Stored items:

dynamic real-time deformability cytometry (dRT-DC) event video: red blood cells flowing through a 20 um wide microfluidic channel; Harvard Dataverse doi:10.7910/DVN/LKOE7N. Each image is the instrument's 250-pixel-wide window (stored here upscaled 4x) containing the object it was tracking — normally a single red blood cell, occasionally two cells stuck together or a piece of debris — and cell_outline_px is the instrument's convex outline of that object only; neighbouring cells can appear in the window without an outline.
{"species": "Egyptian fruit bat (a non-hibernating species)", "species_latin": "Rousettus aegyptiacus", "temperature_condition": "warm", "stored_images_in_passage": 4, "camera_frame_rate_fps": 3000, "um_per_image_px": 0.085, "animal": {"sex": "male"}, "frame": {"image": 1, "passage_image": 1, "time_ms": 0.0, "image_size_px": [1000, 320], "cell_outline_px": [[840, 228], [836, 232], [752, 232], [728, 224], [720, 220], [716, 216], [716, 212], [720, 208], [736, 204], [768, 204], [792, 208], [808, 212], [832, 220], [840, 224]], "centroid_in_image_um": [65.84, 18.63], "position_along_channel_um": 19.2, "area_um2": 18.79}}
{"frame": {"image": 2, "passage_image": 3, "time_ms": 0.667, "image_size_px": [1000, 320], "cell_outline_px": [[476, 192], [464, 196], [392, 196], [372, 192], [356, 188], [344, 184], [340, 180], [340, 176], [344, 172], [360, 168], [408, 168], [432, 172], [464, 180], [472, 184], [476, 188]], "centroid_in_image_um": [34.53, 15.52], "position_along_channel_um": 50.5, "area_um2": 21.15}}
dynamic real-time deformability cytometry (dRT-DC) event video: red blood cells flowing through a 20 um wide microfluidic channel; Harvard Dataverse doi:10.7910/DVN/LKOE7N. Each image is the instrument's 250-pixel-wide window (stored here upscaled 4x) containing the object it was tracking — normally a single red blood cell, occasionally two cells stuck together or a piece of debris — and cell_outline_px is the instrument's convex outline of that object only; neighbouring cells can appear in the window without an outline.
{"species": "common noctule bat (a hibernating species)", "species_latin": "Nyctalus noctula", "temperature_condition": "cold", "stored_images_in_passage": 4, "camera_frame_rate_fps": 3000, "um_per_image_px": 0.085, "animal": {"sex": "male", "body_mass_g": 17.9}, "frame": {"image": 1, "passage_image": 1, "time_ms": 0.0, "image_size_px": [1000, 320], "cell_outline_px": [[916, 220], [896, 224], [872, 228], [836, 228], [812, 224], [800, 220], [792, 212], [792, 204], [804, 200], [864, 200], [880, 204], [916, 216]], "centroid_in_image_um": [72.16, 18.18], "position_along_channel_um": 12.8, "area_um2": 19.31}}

→ Problem to work on:
Extract all lines as given.

→ Response:
dynamic real-time deformability cytometry (dRT-DC) event video: red blood cells flowing through a 20 um wide microfluidic channel; Harvard Dataverse doi:10.7910/DVN/LKOE7N. Each image is the instrument's 250-pixel-wide window (stored here upscaled 4x) containing the object it was tracking — normally a single red blood cell, occasionally two cells stuck together or a piece of debris — and cell_outline_px is the instrument's convex outline of that object only; neighbouring cells can appear in the window without an outline.
{"species": "Egyptian fruit bat (a non-hibernating species)", "species_latin": "Rousettus aegyptiacus", "temperature_condition": "warm", "stored_images_in_passage": 4, "camera_frame_rate_fps": 3000, "um_per_image_px": 0.085, "animal": {"sex": "male"}, "frame": {"image": 1, "passage_image": 1, "time_ms": 0.0, "image_size_px": [1000, 320], "cell_outline_px": [[840, 228], [836, 232], [752, 232], [728, 224], [720, 220], [716, 216], [716, 212], [720, 208], [736, 204], [768, 204], [792, 208], [808, 212], [832, 220], [840, 224]], "centroid_in_image_um": [65.84, 18.63], "position_along_channel_um": 19.2, "area_um2": 18.79}}
{"frame": {"image": 2, "passage_image": 3, "time_ms": 0.667, "image_size_px": [1000, 320], "cell_outline_px": [[476, 192], [464, 196], [392, 196], [372, 192], [356, 188], [344, 184], [340, 180], [340, 176], [344, 172], [360, 168], [408, 168], [432, 172], [464, 180], [472, 184], [476, 188]], "centroid_in_image_um": [34.53, 15.52], "position_along_channel_um": 50.5, "area_um2": 21.15}}
dynamic real-time deformability cytometry (dRT-DC) event video: red blood cells flowing through a 20 um wide microfluidic channel; Harvard Dataverse doi:10.7910/DVN/LKOE7N. Each image is the instrument's 250-pixel-wide window (stored here upscaled 4x) containing the object it was tracking — normally a single red blood cell, occasionally two cells stuck together or a piece of debris — and cell_outline_px is the instrument's convex outline of that object only; neighbouring cells can appear in the window without an outline.
{"species": "common noctule bat (a hibernating species)", "species_latin": "Nyctalus noctula", "temperature_condition": "cold", "stored_images_in_passage": 4, "camera_frame_rate_fps": 3000, "um_per_image_px": 0.085, "animal": {"sex": "male", "body_mass_g": 17.9}, "frame": {"image": 1, "passage_image": 1, "time_ms": 0.0, "image_size_px": [1000, 320], "cell_outline_px": [[916, 220], [896, 224], [872, 228], [836, 228], [812, 224], [800, 220], [792, 212], [792, 204], [804, 200], [864, 200], [880, 204], [916, 216]], "centroid_in_image_um": [72.16, 18.18], "position_along_channel_um": 12.8, "area_um2": 19.31}}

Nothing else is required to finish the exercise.